Les fans de montres ont probablement eu la même réaction que ceux qui suivent la mode depuis la pandémie, mais ont pratiquement éliminé les défilés: Certaines vidéos sont géniales, certaines sont tout simplement ennuyeuses.

En plus de sa présentation de nouvelles montres, la division horlogère de Montblanc inclura une conversation en direct avec Reinhold Messner, l’alpiniste et un ambassadeur de la marque, parlant d’une expédition qui a contribué à inspirer des éléments d’un garde-temps en édition limitée.

D’autres marques ont pré-enregistré des images dans des lieux dynamiques. Hermès, par exemple, s’est rendu au Bâtiment historique des Forces Motrices de Genève, emportant une sculpture et une œuvre d’art numérique qu’il avait commandée. Et Ulysse Nardin a filmé aux Bassins de Lumière, une base sous-marine de la Seconde Guerre mondiale dans la région de Bordeaux en France, pour souligner sa tradition maritime.

«Il pourrait y avoir une fatigue Zoom», a déclaré Patrick Pruniaux, directeur général d’Ulysse Nardin et Girard-Perregaux. «Nous devons nous assurer que nous transmettons le message de la manière la plus excitante.»

Du point de vue des marques, les présentations numériques contribuent à la rentabilité.

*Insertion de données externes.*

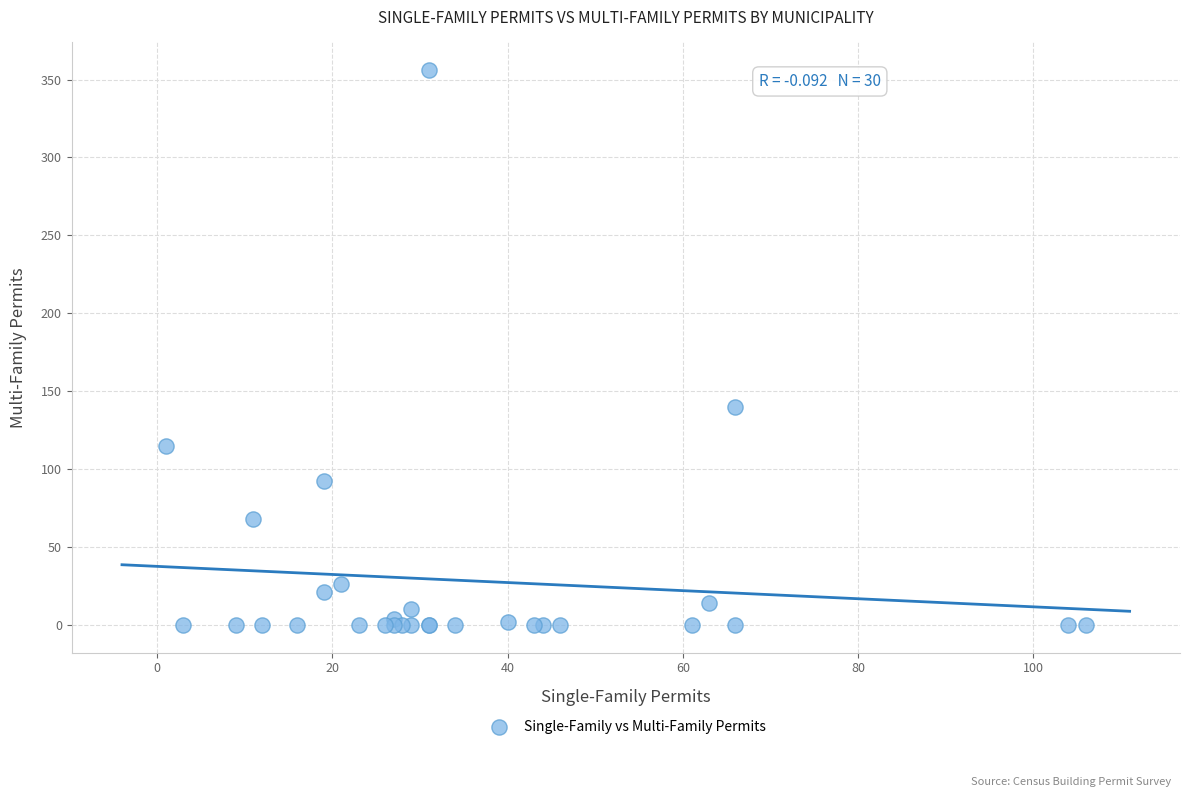

What Y value in the scatter plot is closest to 178?

140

Plusieurs ont déclaré que les coûts de production étaient jusqu’à 90% inférieurs à ceux d’un spectacle physique – une considération réelle, car les ventes de 2020 étaient en baisse de 30% d’une année à l’autre, selon Bain. Et le contenu «peut vivre au-delà de la période de la foire elle-même», pour être utilisé d’autres manières, a déclaré Mme D’Arpizio.

Cela n’a pas empêché un critique de créer son propre événement numérique.

«Les présentations Zoom comme moyen de gérer l’industrie horlogère, ou comme moyen de faire des affaires, ont été un échec lamentable», a déclaré Ariel Adams, fondateur du site Web de la montre. aBlogtoWatch. «C’est parce que ces marques n’ont fait aucun effort dans quoi que ce soit au-delà du« Hé, nous avons entendu dire que les réunions Zoom sont une chose ».»

Comme autre option, le mois prochain, M. Adams présentera sa propre foire en ligne, appelée New Watch Week. Il vise à créer des vidéos plus engageantes que celles des lancements de marques typiques. La foire comprendra du contenu à intervalles tout au long de l’année, au lieu de seulement pendant sa première semaine.

Son public cible, a-t-il déclaré, sont les consommateurs, qui pourront regarder gratuitement, aucune invitation nécessaire.

Ce type de programme se poursuivra probablement après la disparition de la pandémie. Les foires physiques, a-t-il dit, pourraient bien reprendre alors aussi.

«L’industrie du luxe nécessite de vraies relations, des opportunités sociales, des voyages et des célébrations, et des consommateurs qui veulent s’exprimer et avoir l’argent pour le faire», a déclaré M. Adams.

«Si ces choses ne se produisent pas, vous n’avez pas vraiment une industrie horlogère qui fonctionne.»